Galois group of order 2^4 Find the galois group the polynomial $f(X)=(X^2-2)(X^2-3)(X^2-5)(X^2-7)$ over $\mathbb{Q}$. A splitting field for $f(X)$ is $K=\mathbb{Q}(\sqrt{2},\sqrt{3},\sqrt{5},\sqrt{7})$. We must have $[\mathbb{Q}(\sqrt{2},\sqrt{3},\sqrt{5},\sqrt{7}):\mathbb{Q}]=2^4$. Moreover $Gal(K/\mathbb{Q})$ is abelian, since if $\sigma\in{Gal(K/\mathbb{Q})}$ then $\sigma^2=1$, because $\sigma(\sqrt{2})=\pm\sqrt{2}$ (similary $\sigma(\sqrt{3}),\sigma(\sqrt{5}),\sigma(\sqrt{7})$). By the classification of finite abelian groups; can I conclude that $Gal(K/\mathbb{Q})\approx Z_2\times{Z_2}\times{Z_2}\times{Z_2}$ ? Thanks you all.

You've explicitly identified the generators of the Galois group!
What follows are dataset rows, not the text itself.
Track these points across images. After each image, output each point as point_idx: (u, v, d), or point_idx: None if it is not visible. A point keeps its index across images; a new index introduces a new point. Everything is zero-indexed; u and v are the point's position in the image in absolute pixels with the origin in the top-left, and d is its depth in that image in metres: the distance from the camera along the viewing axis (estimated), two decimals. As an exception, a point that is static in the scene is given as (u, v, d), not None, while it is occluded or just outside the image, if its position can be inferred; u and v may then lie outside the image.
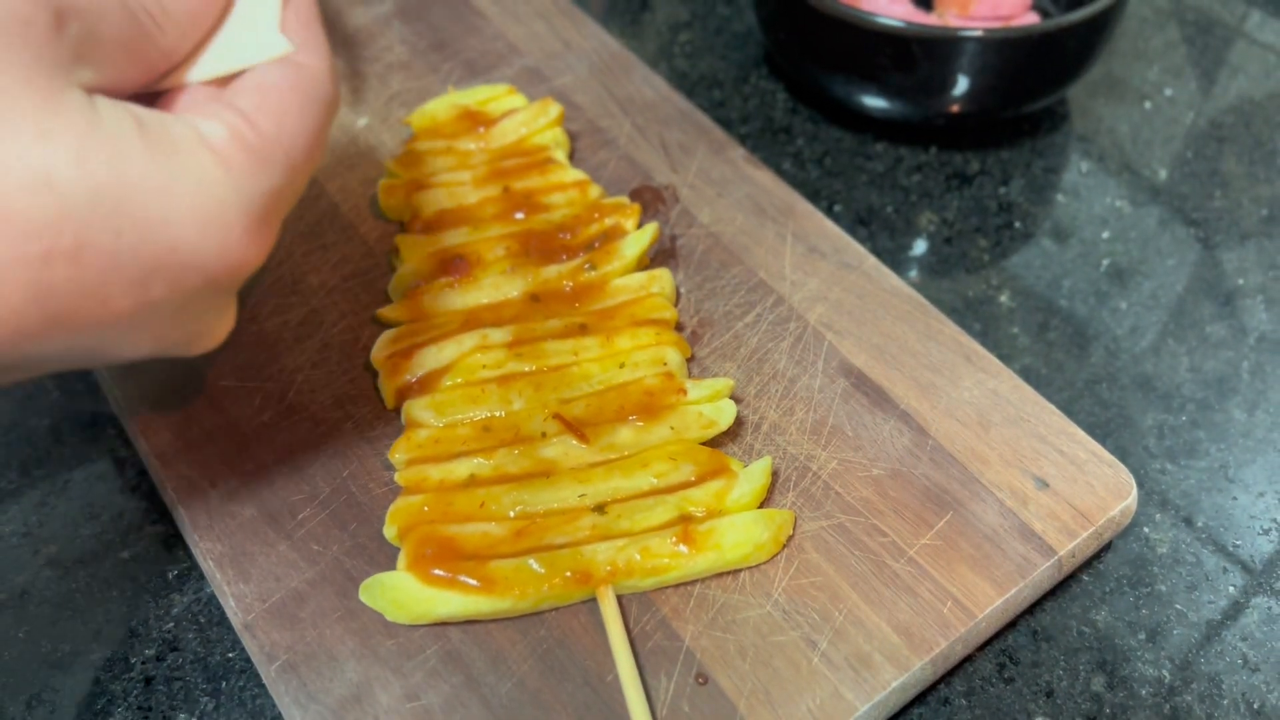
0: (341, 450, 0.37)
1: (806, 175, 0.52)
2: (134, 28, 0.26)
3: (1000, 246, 0.49)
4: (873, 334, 0.40)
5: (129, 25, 0.26)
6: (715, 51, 0.59)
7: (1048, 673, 0.35)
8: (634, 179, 0.47)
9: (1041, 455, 0.37)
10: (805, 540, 0.35)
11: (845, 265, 0.43)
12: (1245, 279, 0.47)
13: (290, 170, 0.27)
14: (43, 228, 0.22)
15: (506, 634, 0.33)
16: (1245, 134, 0.54)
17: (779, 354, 0.40)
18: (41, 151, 0.22)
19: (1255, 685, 0.34)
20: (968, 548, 0.34)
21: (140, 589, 0.37)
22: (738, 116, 0.55)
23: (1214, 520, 0.39)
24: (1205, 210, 0.50)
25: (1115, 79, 0.57)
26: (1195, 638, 0.36)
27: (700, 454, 0.36)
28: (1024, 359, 0.44)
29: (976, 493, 0.36)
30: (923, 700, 0.34)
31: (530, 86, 0.52)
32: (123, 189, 0.23)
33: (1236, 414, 0.42)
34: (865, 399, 0.39)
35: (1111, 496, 0.36)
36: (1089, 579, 0.37)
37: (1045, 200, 0.51)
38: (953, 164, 0.53)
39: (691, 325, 0.41)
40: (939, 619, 0.33)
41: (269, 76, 0.28)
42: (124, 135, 0.24)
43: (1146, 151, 0.53)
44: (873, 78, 0.50)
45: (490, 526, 0.34)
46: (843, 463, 0.37)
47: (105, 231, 0.23)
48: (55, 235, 0.22)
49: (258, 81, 0.28)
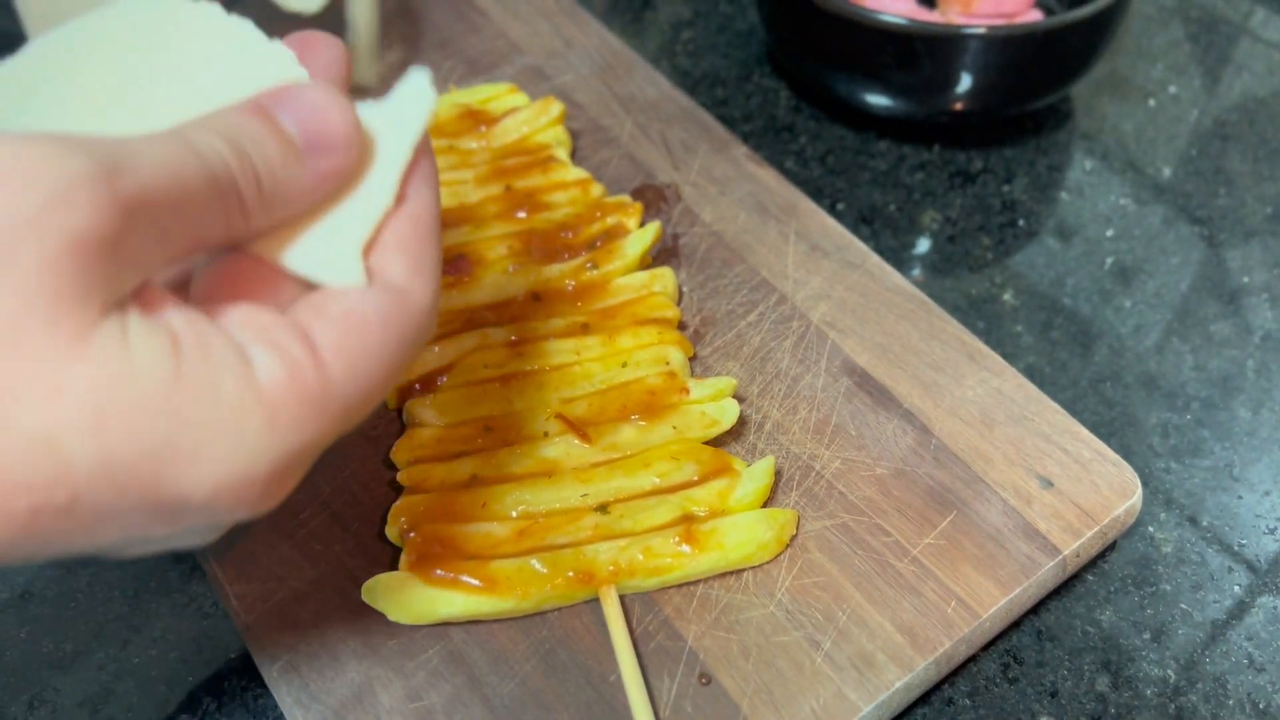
0: (343, 450, 0.37)
1: (809, 173, 0.52)
2: (218, 213, 0.22)
3: (1004, 245, 0.49)
4: (876, 333, 0.40)
5: (212, 213, 0.22)
6: (717, 49, 0.59)
7: (1052, 673, 0.35)
8: (636, 178, 0.47)
9: (1045, 454, 0.36)
10: (808, 540, 0.35)
11: (848, 264, 0.43)
12: (1250, 277, 0.47)
13: (346, 421, 0.23)
14: (36, 488, 0.19)
15: (509, 634, 0.33)
16: (1250, 132, 0.54)
17: (782, 353, 0.40)
18: (52, 412, 0.19)
19: (1261, 685, 0.34)
20: (972, 547, 0.34)
21: (142, 589, 0.37)
22: (740, 115, 0.55)
23: (1219, 519, 0.39)
24: (1210, 208, 0.50)
25: (1119, 76, 0.57)
26: (1200, 637, 0.35)
27: (703, 453, 0.36)
28: (1028, 358, 0.44)
29: (980, 492, 0.36)
30: (926, 701, 0.34)
31: (532, 85, 0.51)
32: (139, 455, 0.20)
33: (1241, 413, 0.42)
34: (868, 398, 0.38)
35: (1116, 496, 0.35)
36: (1093, 578, 0.37)
37: (1049, 198, 0.51)
38: (956, 162, 0.52)
39: (694, 324, 0.41)
40: (943, 619, 0.33)
41: (361, 305, 0.23)
42: (154, 383, 0.20)
43: (1151, 149, 0.53)
44: (876, 75, 0.50)
45: (492, 526, 0.34)
46: (846, 462, 0.37)
47: (108, 490, 0.20)
48: (48, 495, 0.19)
49: (345, 309, 0.23)
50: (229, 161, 0.22)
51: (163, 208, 0.20)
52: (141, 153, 0.20)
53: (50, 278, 0.19)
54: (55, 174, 0.19)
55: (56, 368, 0.19)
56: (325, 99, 0.24)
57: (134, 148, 0.20)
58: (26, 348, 0.19)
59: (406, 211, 0.25)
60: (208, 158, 0.22)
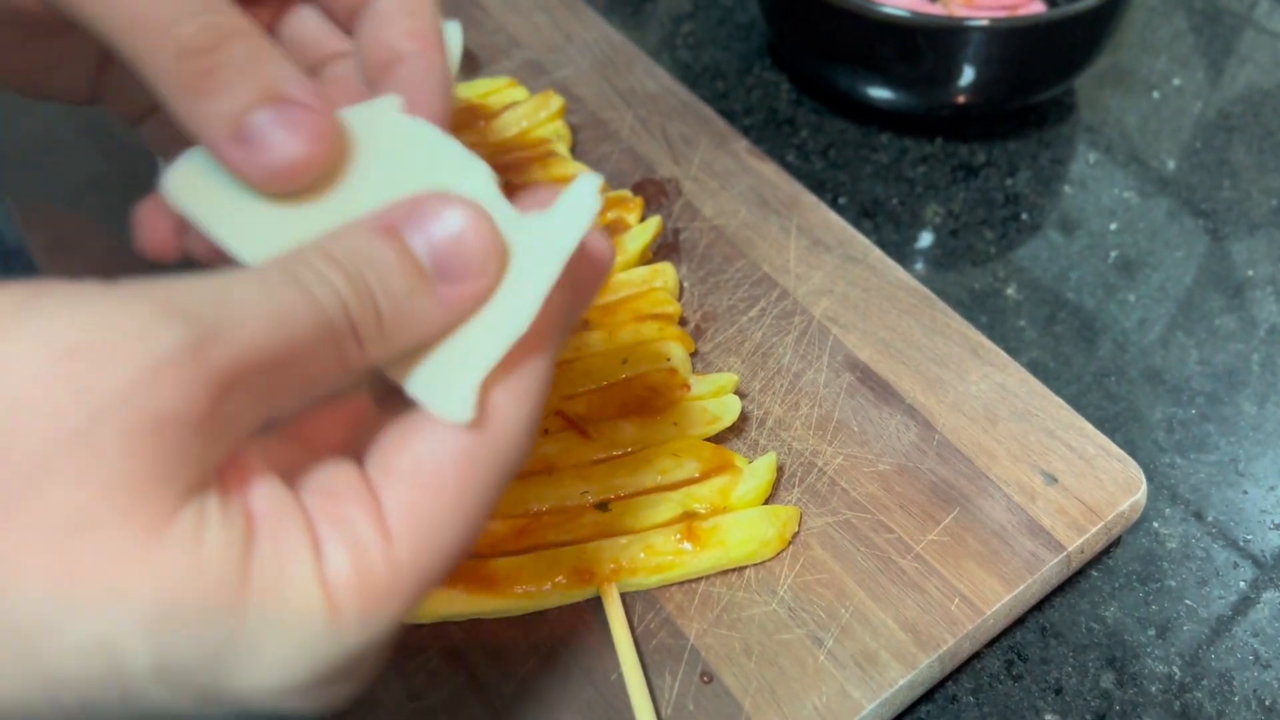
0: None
1: (811, 167, 0.52)
2: (329, 359, 0.20)
3: (1007, 239, 0.48)
4: (878, 328, 0.40)
5: (322, 359, 0.20)
6: (718, 43, 0.59)
7: (1056, 670, 0.34)
8: (636, 172, 0.47)
9: (1050, 450, 0.36)
10: (811, 537, 0.34)
11: (850, 258, 0.42)
12: (1255, 270, 0.47)
13: (416, 601, 0.21)
14: (85, 685, 0.18)
15: (509, 633, 0.33)
16: (1254, 124, 0.54)
17: (783, 348, 0.40)
18: (112, 616, 0.17)
19: (1266, 681, 0.34)
20: (975, 544, 0.34)
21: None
22: (741, 108, 0.55)
23: (1224, 514, 0.38)
24: (1214, 201, 0.50)
25: (1123, 69, 0.57)
26: (1205, 633, 0.35)
27: (704, 450, 0.35)
28: (1031, 352, 0.43)
29: (984, 488, 0.35)
30: (930, 698, 0.34)
31: (531, 79, 0.51)
32: (196, 658, 0.18)
33: (1247, 407, 0.41)
34: (871, 393, 0.38)
35: (1120, 491, 0.35)
36: (1098, 575, 0.37)
37: (1052, 192, 0.50)
38: (958, 155, 0.52)
39: (695, 320, 0.41)
40: (946, 616, 0.32)
41: (435, 455, 0.21)
42: (222, 582, 0.18)
43: (1154, 142, 0.53)
44: (878, 68, 0.49)
45: (492, 524, 0.34)
46: (848, 458, 0.36)
47: (161, 689, 0.18)
48: (97, 691, 0.18)
49: (416, 461, 0.21)
50: (346, 300, 0.20)
51: (265, 370, 0.19)
52: (246, 310, 0.19)
53: (130, 464, 0.17)
54: (145, 350, 0.18)
55: (123, 567, 0.17)
56: (463, 217, 0.22)
57: (238, 306, 0.19)
58: (94, 543, 0.17)
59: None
60: (322, 301, 0.20)
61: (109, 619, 0.17)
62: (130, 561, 0.17)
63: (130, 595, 0.17)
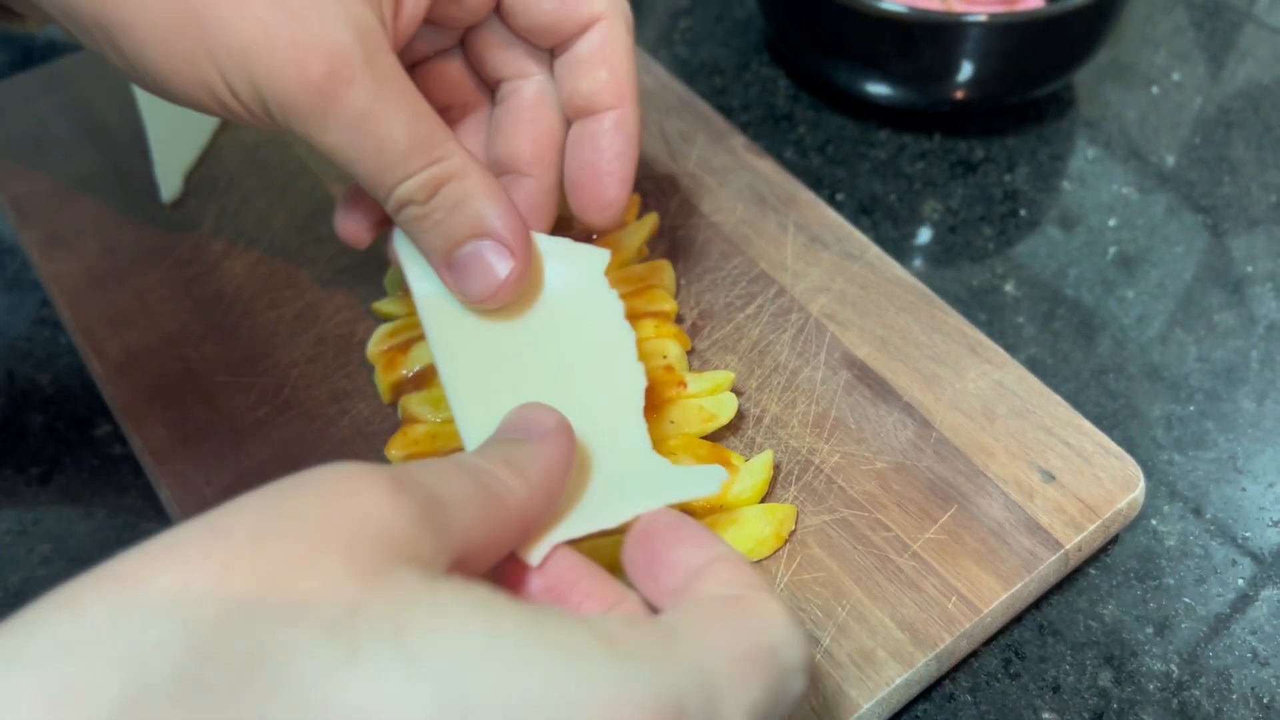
0: (338, 446, 0.37)
1: (808, 164, 0.51)
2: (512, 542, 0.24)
3: (1005, 235, 0.48)
4: (876, 325, 0.40)
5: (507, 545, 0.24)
6: (715, 38, 0.58)
7: (1054, 668, 0.34)
8: (633, 169, 0.47)
9: (1047, 447, 0.36)
10: (807, 535, 0.34)
11: (848, 255, 0.42)
12: (1254, 266, 0.46)
13: None
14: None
15: (505, 631, 0.32)
16: (1254, 119, 0.53)
17: (781, 346, 0.40)
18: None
19: (1265, 679, 0.34)
20: (973, 542, 0.34)
21: (136, 587, 0.36)
22: (738, 104, 0.54)
23: (1223, 512, 0.38)
24: (1214, 197, 0.49)
25: (1122, 64, 0.56)
26: (1204, 631, 0.35)
27: (701, 448, 0.35)
28: (1030, 349, 0.43)
29: (981, 486, 0.35)
30: (927, 696, 0.34)
31: (528, 75, 0.51)
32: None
33: (1246, 404, 0.41)
34: (868, 391, 0.38)
35: (1119, 489, 0.35)
36: (1096, 572, 0.37)
37: (1051, 188, 0.50)
38: (957, 151, 0.52)
39: (691, 317, 0.41)
40: (944, 614, 0.32)
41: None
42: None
43: (1154, 137, 0.52)
44: (876, 64, 0.49)
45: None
46: (845, 456, 0.36)
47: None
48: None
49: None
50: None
51: (444, 500, 0.22)
52: (458, 510, 0.22)
53: (407, 547, 0.20)
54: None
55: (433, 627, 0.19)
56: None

You don't need to invoke the classification of finite(ly-generated) abelian groups here.

You know that the Galois group must have order $16$, and it's easy to show that the group generated by the maps $$\sqrt{2} \mapsto -\sqrt{2}, \quad \sqrt{3} \mapsto -\sqrt{3}, \quad \sqrt{5} \mapsto -\sqrt{5}, \quad \sqrt{7} \mapsto -\sqrt{7}$$ is isomorphic to $Z_2 \times Z_2 \times Z_2 \times Z_2$, which has order $16$. Moreover each of these maps must be in the Galois group, so this must actually _be_ the Galois group of your polynomial over $\mathbb{Q}$.